● Your assignment
For the entries below, the result should be an exact transcription of the lines from the one with "napríklad názov rybárskych" up to and including the one with "rybárske preteky a súťaže", and only those.
Top of Data
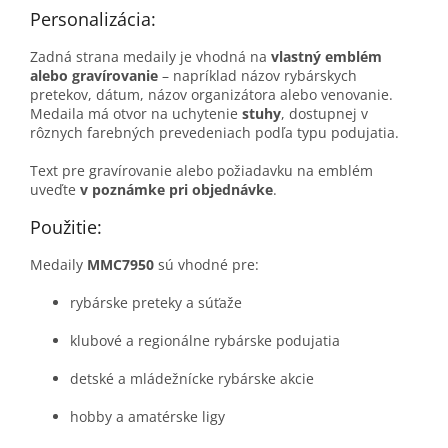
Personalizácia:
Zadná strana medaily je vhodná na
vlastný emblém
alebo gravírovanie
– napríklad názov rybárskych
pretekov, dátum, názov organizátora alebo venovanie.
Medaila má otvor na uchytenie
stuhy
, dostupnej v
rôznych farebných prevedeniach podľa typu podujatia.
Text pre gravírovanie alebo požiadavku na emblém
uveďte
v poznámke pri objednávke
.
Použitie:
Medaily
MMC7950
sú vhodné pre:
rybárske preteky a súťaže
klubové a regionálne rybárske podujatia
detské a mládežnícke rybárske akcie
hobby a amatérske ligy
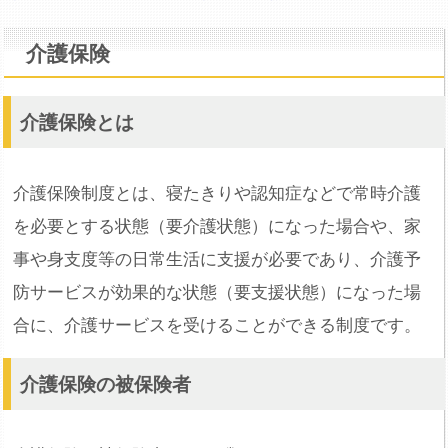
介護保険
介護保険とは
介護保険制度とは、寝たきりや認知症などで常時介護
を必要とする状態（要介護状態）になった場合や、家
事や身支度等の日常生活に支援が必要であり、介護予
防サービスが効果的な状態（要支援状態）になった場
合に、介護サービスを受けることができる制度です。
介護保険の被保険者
Bottom of Data
● Answer to this problem
– napríklad názov rybárskych
pretekov, dátum, názov organizátora alebo venovanie.
Medaila má otvor na uchytenie
stuhy
, dostupnej v
rôznych farebných prevedeniach podľa typu podujatia.
Text pre gravírovanie alebo požiadavku na emblém
uveďte
v poznámke pri objednávke
.
Použitie:
Medaily
MMC7950
sú vhodné pre:
rybárske preteky a súťaže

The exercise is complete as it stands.